A large warehouse is a logistical headache. You need to be able to find everything quickly, transfer it to where it’s needed, and avoid unnecessary jams and delays. Increasingly, warehouse work is becoming robotized. Big warehouses can have hundreds of robots navigating the aisles, each with its own goal.
Coordinating this many robots in real-time is no easy task, and every single crash can have devastating cascading consequences.
That’s where a new AI comes in.
“We devised a new neural network architecture that is actually suitable for real-time operations at the scale and complexity of these warehouses. It can encode hundreds of robots in terms of their trajectories, origins, destinations, and relationships with other robots, and it can do this in an efficient manner that reuses computation across groups of robots,” says Cathy Wu from MIT, senior author of the study.
Traffic in a warehouse
The idea was to start with city car traffic. Wu and lead author Zhongxia Yan analyzed robot activity in a warehouse and realized that it’s a lot like cars trying to move around a crowded city center. So they applied principles from urban driving.
Specifically, they split the robots into smaller groups that can be handled more efficiently. Instead of trying to manage 800 robots, robots were split into groups of around 40 and managed as groups instead. Here’s why that matters.
Every time an order comes into the warehouse, a robot moves to the requested area to grab the requested item. It then delivers it to another human or robot that packages the item. But with hundreds of robots doing this at the same time, the risk of collision is huge.
Traditionally, one robot’s trajectory would be kept the same while the others would change to ensure no collisions happen. But that gets extremely complex very fast. Meanwhile, the new AI starts by encoding information about the robots, paths, and obstacles, and then looks at which paths decongest the traffic inside the robot groups the most.
Furthermore, the traditional approach is also very computationally intensive. The orders for robots are readjusted every 100 ms — that means a robot can receive different instructions 10 times per second. All this needs to be computed and managed so that collisions don’t happen. For every iteration, traditional algorithms constantly consider all the robots and their position and objectives.
AI optimised warehouse
In the new approach, the researchers optimized a warehouse with 800 robots. The AI considers the spatial relationships of the 800 robots just once per decision. Then, the algorithm looks at how a group of 40 robots can be decongested as a whole, without affecting the other 760 robots negatively. By identifying which groups are the most effective groups to decongest, the algorithm decongests the warehouse up to four times faster than strong, non-learning-based approaches. It also does it 3.5 times faster than conventional computing.

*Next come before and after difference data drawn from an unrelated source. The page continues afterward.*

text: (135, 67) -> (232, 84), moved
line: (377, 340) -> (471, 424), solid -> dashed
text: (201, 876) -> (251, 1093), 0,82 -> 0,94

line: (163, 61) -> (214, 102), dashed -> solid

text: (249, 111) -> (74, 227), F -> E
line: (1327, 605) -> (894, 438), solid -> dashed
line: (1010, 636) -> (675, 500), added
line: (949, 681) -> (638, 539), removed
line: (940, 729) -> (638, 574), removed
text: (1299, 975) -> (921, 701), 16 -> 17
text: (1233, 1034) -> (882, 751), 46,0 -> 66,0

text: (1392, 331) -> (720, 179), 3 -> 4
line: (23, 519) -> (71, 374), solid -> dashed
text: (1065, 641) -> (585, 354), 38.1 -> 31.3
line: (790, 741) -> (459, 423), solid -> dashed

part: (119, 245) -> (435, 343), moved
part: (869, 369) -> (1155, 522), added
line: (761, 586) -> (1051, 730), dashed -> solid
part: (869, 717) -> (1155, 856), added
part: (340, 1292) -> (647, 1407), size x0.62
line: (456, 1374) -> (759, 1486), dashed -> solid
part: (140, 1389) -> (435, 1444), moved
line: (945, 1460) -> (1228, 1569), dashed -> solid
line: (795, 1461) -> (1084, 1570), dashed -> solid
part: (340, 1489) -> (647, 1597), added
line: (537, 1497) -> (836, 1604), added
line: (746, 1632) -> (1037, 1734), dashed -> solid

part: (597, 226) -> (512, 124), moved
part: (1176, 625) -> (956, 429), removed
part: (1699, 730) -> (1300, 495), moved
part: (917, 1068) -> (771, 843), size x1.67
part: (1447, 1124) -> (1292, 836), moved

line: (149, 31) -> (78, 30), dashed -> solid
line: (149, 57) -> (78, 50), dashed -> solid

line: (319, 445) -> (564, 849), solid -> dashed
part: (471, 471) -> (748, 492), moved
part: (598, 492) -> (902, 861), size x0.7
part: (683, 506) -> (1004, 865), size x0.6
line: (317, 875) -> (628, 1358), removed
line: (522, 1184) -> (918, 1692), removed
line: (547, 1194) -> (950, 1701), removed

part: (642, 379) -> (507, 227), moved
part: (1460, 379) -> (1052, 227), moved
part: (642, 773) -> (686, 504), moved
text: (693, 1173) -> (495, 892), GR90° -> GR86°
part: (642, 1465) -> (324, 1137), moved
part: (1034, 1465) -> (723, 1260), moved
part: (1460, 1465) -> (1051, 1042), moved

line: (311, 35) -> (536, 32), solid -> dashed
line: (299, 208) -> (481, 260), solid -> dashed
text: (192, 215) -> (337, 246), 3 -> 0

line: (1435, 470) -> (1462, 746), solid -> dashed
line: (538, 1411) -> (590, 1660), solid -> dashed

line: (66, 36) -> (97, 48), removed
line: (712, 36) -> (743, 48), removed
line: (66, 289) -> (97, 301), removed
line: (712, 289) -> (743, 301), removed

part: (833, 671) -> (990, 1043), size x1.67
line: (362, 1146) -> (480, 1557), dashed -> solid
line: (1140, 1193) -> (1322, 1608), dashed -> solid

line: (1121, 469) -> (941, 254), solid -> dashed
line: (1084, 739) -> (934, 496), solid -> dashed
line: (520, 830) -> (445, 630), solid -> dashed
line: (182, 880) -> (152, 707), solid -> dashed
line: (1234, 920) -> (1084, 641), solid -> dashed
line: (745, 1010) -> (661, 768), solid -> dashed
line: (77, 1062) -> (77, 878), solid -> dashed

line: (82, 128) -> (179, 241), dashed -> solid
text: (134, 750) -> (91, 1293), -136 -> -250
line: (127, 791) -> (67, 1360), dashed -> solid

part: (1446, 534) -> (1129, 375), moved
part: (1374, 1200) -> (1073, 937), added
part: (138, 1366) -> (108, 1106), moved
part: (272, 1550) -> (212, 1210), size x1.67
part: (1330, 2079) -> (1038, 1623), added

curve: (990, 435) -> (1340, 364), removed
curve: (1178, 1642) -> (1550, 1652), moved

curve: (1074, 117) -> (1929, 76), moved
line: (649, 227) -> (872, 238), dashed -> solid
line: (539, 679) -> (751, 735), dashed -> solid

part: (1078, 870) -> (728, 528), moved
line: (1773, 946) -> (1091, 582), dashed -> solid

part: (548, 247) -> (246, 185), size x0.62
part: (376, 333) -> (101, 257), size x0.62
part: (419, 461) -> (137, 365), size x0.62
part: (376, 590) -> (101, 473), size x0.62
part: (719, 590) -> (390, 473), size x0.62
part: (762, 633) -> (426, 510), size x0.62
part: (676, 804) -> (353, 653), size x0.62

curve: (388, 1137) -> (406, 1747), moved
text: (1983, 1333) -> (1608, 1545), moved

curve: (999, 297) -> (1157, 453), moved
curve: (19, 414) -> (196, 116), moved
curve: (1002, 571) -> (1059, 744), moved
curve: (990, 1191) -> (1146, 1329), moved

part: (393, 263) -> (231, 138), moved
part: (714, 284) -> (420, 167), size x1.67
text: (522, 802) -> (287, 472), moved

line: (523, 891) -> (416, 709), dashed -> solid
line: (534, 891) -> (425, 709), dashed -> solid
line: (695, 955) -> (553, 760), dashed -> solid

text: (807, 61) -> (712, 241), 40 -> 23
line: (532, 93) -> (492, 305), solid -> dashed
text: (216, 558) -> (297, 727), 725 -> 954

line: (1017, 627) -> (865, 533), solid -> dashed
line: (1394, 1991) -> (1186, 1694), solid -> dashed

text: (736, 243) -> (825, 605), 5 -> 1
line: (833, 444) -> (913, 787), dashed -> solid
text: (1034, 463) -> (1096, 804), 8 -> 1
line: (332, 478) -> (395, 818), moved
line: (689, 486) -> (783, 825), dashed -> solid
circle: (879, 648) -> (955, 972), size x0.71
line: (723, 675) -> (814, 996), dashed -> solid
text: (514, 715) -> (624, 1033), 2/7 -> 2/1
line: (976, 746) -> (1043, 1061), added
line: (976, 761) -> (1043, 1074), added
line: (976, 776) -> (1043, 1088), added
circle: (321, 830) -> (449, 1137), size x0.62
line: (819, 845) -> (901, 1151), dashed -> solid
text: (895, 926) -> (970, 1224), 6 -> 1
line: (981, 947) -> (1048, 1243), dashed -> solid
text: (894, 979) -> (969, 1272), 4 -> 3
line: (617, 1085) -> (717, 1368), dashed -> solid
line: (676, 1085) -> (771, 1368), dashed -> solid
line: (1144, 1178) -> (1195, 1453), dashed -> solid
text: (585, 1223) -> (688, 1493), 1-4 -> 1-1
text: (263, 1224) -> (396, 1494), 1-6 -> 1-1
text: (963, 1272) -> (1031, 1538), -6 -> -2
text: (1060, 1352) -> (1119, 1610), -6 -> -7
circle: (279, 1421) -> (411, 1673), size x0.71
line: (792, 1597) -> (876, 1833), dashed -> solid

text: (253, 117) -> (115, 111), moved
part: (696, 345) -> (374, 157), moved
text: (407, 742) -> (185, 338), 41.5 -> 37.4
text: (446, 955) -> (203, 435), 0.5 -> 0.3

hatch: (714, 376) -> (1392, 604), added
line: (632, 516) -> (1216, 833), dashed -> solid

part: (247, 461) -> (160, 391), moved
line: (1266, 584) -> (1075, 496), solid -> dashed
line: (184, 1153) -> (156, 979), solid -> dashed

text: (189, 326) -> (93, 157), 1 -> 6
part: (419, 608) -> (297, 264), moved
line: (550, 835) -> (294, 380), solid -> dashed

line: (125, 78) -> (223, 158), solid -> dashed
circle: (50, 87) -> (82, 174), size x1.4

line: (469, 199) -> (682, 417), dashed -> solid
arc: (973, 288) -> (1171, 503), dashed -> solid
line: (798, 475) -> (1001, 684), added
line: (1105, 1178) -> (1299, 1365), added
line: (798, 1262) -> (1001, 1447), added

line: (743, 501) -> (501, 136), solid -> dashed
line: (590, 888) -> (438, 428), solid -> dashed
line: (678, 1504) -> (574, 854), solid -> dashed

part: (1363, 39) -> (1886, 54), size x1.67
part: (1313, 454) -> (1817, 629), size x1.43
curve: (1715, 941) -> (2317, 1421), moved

“This approach is based on a novel architecture where convolution and attention mechanisms interact effectively and efficiently. Impressively, this leads to being able to take into account the spatiotemporal component of the constructed paths without the need of problem-specific feature engineering. The results are outstanding: Not only is it possible to improve on state-of-the-art large neighborhood search methods in terms of quality of the solution and speed, but the model generalizes to unseen cases wonderfully,” says Andrea Lodi, the Andrew H. and Ann R. Tisch Professor at Cornell Tech, and who was not involved with this research.
The approach was tested in several real-life environments, as well as complex maze-like settings, and was successful at decongesting warehouses much faster.
The only drawback is that sometimes it wasn’t clear why the algorithm was making certain decisions. So, for the future, the team wants to obtain more insights from the model. This will not only help them further improve the algorithm, but also implement rules that may be necessary in actual warehouse settings.
The study was presented at the ICLR conference.